Police seldom want to involve judges in decisions because judges are trained to demand something more than a hunch and at least some judges will not countenance a general rule of discrimination against brown people who speak Spanish.

The shooting of Kathryn Steinle in San Francisco is a tragedy regardless of whether Juan Sanchez killed her accidentally (as he claims) or on purpose. In lawyer-speak, an event may have many proximate causes, causes of a foreseeable evil that would not otherwise happen.

The San Francisco sanctuary city policy, at least as implemented, was a proximate cause of Kathryn Steinle’s death. It was foreseeable because Homeland Security prioritizes criminals for deportation and those criminals that don’t get held will probably commit crimes.

But Kathryn Steinle was also killed, if San Francisco is telling the truth about the nature of the ICE detainer, because the ICE officers could not be bothered to seek a judge’s lawful order.

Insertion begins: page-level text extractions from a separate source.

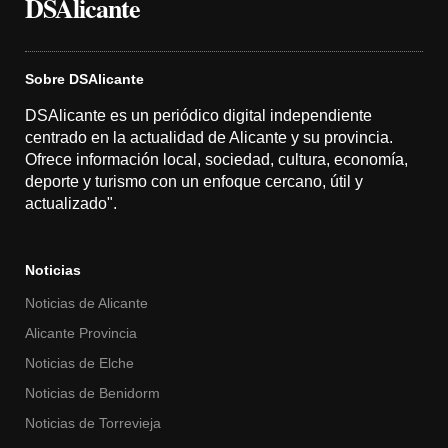
DSAlicante
Sobre DSAlicante
DSAlicante es un periódico digital independiente
centrado en la actualidad de Alicante y su provincia.
Ofrece información local, sociedad, cultura, economía,
deporte y turismo con un enfoque cercano, útil y
actualizado".
Noticias
Noticias de Alicante
Alicante Provincia
Noticias de Elche
Noticias de Benidorm
Noticias de Torrevieja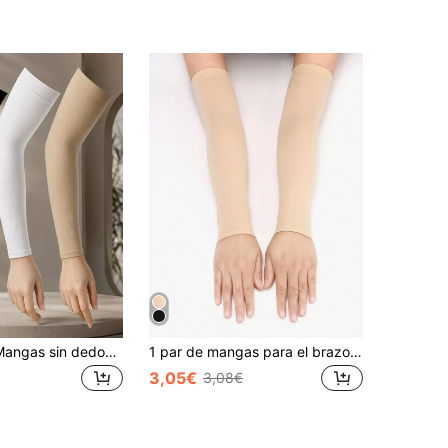
1/3 paquete Mangas sin dedos unisex de seda de hielo con protección UV, unicolor negro blanco marrón, refrescantes, transpirables, de alta elasticidad y moda, adecuadas para viajes al aire libre y combinación de atuendos
1 par de mangas para el brazo unisex para deportes al aire libre, vacaciones de verano, aventuras al aire libre, deportes y fiestas de verano
3,05€
3,08€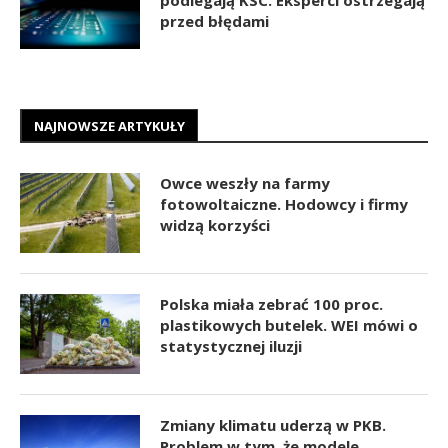
przed błędami
NAJNOWSZE ARTYKUŁY
Owce weszły na farmy
fotowoltaiczne. Hodowcy i firmy
widzą korzyści
Polska miała zebrać 100 proc.
plastikowych butelek. WEI mówi o
statystycznej iluzji
Zmiany klimatu uderzą w PKB.
Problem w tym, że modele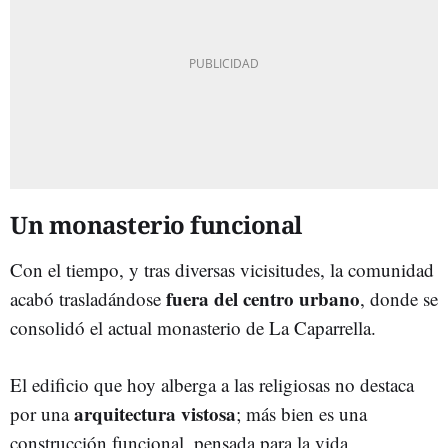
Un monasterio funcional
Con el tiempo, y tras diversas vicisitudes, la comunidad
fuera del centro urbano
acabó trasladándose
, donde se
consolidó el actual monasterio de La Caparrella.
El edificio que hoy alberga a las religiosas no destaca
arquitectura vistosa
por una
; más bien es una
construcción funcional, pensada para la vida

One narrative makes this about the danger to us all from undocumented persons committing violent crimes, when undocumented persons in fact have much lower violent crime rates than U.S. citizens. When The Donald Trump started this crime scare, Politifact rated his remarks “Mostly False.” Personally, I’d go with “Pants on Fire.”

The narrative that ought to concern us is about danger to us all from the practice of locking people up based on nothing but the say-so of a law enforcement officer. That narrative is true in most of the country and affects everybody.

If ICE actually had a warrant, then shame on San Francisco, but every ICE detainer not backed up by a judge’s order needs to be put on ice and left there. In the quaint words of the Fourth Amendment:

The right of the people to be secure in their persons … against unreasonable … seizures, shall not be violated, and no Warrants shall issue, but upon probable cause, supported by Oath or affirmation, and particularly describing the … persons … to be seized.

Steve Russell, Cherokee Nation of Oklahoma, is a Texas trial court judge by assignment and associate professor emeritus of criminal justice at Indiana University-Bloomington. He lives in Georgetown, Texas.